Это понимание теснейшей связи человека как с вещно-рукотворным, так и вещно-природным составляло трагическую подоснову и чеховского искусства, и его личного мироощущения. Он понимал: человек не находится в союзе с природою, враждебен ей, тюрьмы, палаты № 6, Сахалин противны телесной и духовной сути людей, его современника окружают уродливые здания и угнетающие интерьеры, копоть заводов и отвратительные дороги. И он тосковал по гармонии с природой, когда человек понимает и бережет ее, а она верой и правдой служит ему, тосковал по дружественному, созданному человеком вещному миру, когда людей окружают не грязь и уродство, а изящные предметы, «не оскорбляющие эстетики».
Но путей спасения, освобождения личности Чехов искал не в руссоистско-толстовских идеях возврата к природе и опрощения, но в развитии культуры, науки, медицины, демократических преобразованиях. Это был просветитель, среди форм жизни пристальное внимание уделявший окружающей природной и рукотворной среде, настаивавший на активном ее преобразовании-улучшении в масштабах всей страны и планеты, ощущавший эту работу как глобальную стратегию недалекого будущего.
Основы мировосприятия человека закладываются в раннем детстве. Человек взрослеет. Приобретаются разнообразные сведения о мире. Расширяется социальный опыт. Но ощущение мира как определенного предметно-географического и антрополого-биологического феномена строится в юные годы и в главных чертах не меняется. И справедливее всего это по отношению к писателю.
Здесь надобно откорректировать одно распространенное представление о Таганроге времен чеховского детства. Говоря об этом городе, чаще всего пишут о лужах, отсутствии мостовых, иллюстрируя это одним и тем же фотодокументом – семьею свиней на одной из улиц. Но такой была лишь часть Таганрога.
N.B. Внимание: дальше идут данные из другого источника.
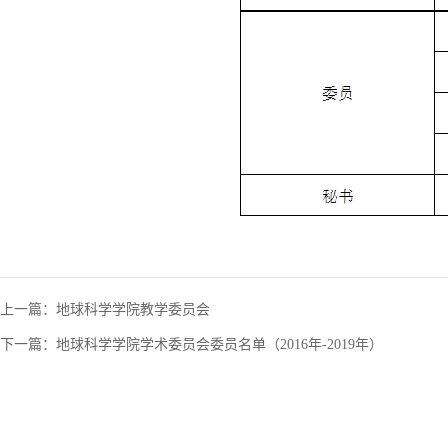
上一篇：
地球科学学院教学委员会
下一篇：
地球科学学院学术委员会委员名单（2016年-2019年）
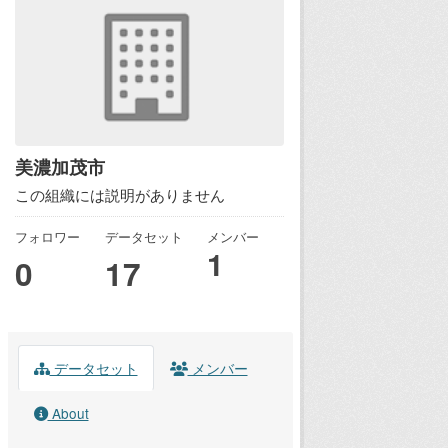
美濃加茂市
この組織には説明がありません
フォロワー
データセット
メンバー
1
0
17
データセット
メンバー
About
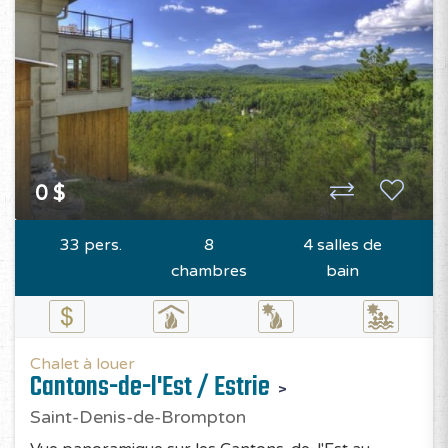
0 $
33 pers.
8
4 salles de
chambres
bain
Chalet à louer
Cantons-de-l'Est / Estrie
Saint-Denis-de-Brompton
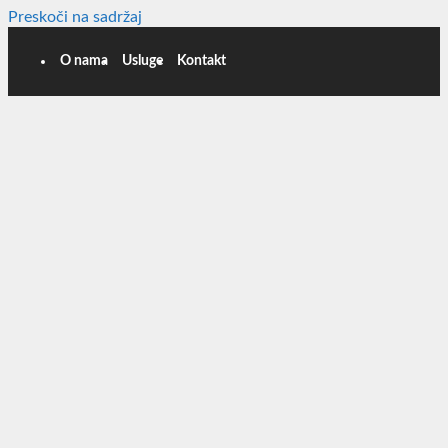
Preskoči na sadržaj
O nama
Usluge
Kontakt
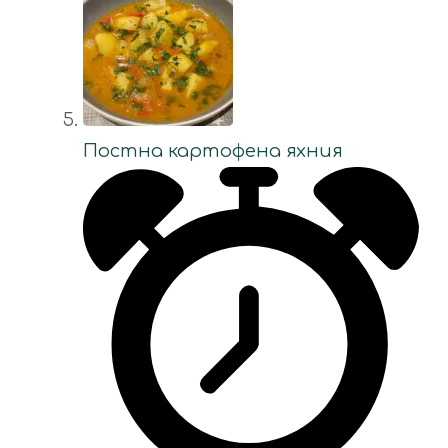
Постна картофена яхния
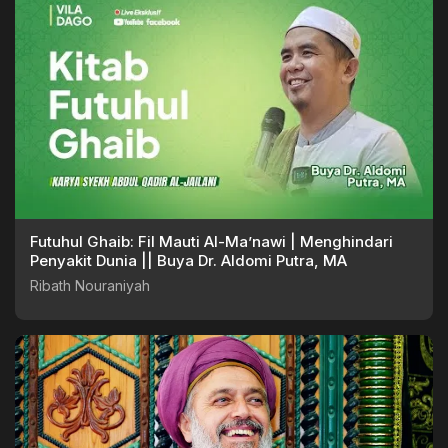
Futuhul Ghaib: Fil Mauti Al-Ma’nawi | Menghindari
Penyakit Dunia || Buya Dr. Aldomi Putra, MA
Ribath Nouraniyah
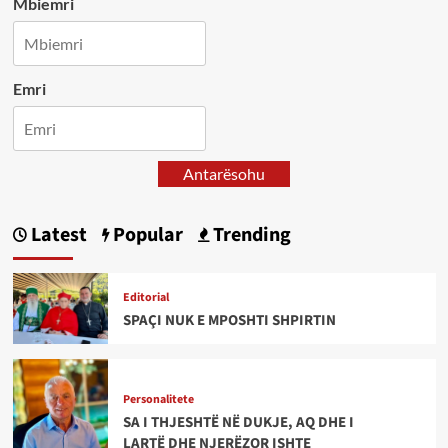
Mbiemri
Emri
Antarësohu
Latest
Popular
Trending
Editorial
SPAÇI NUK E MPOSHTI SHPIRTIN
Personalitete
SA I THJESHTË NË DUKJE, AQ DHE I
LARTË DHE NJERËZOR ISHTE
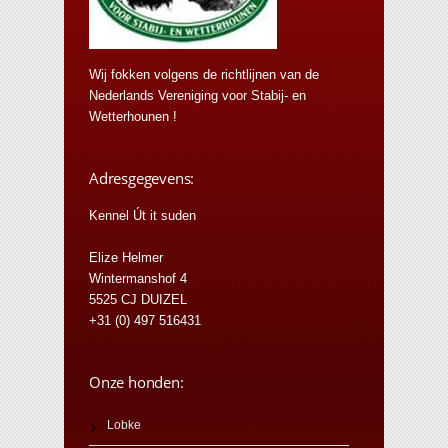
Wij fokken volgens de richtlijnen van de
Nederlands Vereniging voor Stabij- en
Wetterhounen !
Adresgegevens:
Kennel Út it suden
Elize Helmer
Wintermanshof 4
5525 CJ DUIZEL
+31 (0) 497 516431
Onze honden:
Lobke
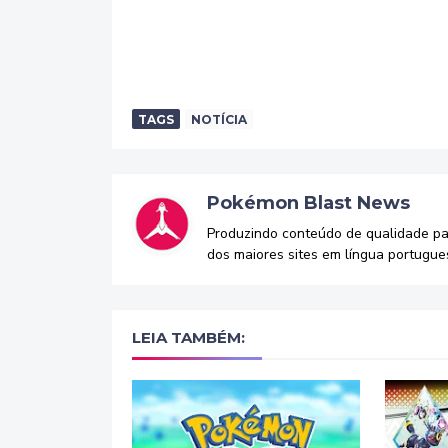
TAGS
NOTÍCIA
Pokémon Blast News
Produzindo conteúdo de qualidade p
dos maiores sites em língua portugue
LEIA TAMBÉM:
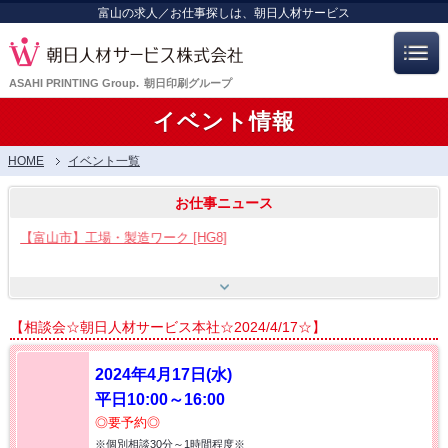
富山の求人／お仕事探しは、朝日人材サービス
ASAHI PRINTING Group.
朝日印刷グループ
イベント情報
HOME
イベント一覧
お仕事ニュース
【富山市】工場・製造ワーク [HG8]
【呉羽射水エリア特集】スタッフ12名大募集!! [HB7]
【相談会☆朝日人材サービス本社☆2024/4/17☆】
【お仕事相談会☆流通会館】2026/8/21(金) PM開催
2024年4月17日(水)
平日10:00～16:00
【お仕事相談会☆大久保ふれあいｾﾝﾀｰ】2026/8/26(水)
◎要予約◎
※個別相談30分～1時間程度※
Другая, примыкавшая к морю, была совсем иной.
Это был южный портовый город. Из второго этажа дома Моисеева, где Чеховы жили в первые гимназические годы писателя, был виден рейд. В разгар летней навигации пароходам и парусникам было тесно в гавани; можно было пройти по берегу версты четыре и не встретить ни одного русского судна. В 1864 году в Таганрогский порт прибыло кораблей английских – 164, бельгийских – 2, греческих – 245, итальянских – 166, ионических – 28, мекленбургских – 22, норвежских – 12, турецких – 25, французских – 55, прочих – 88, всего 807.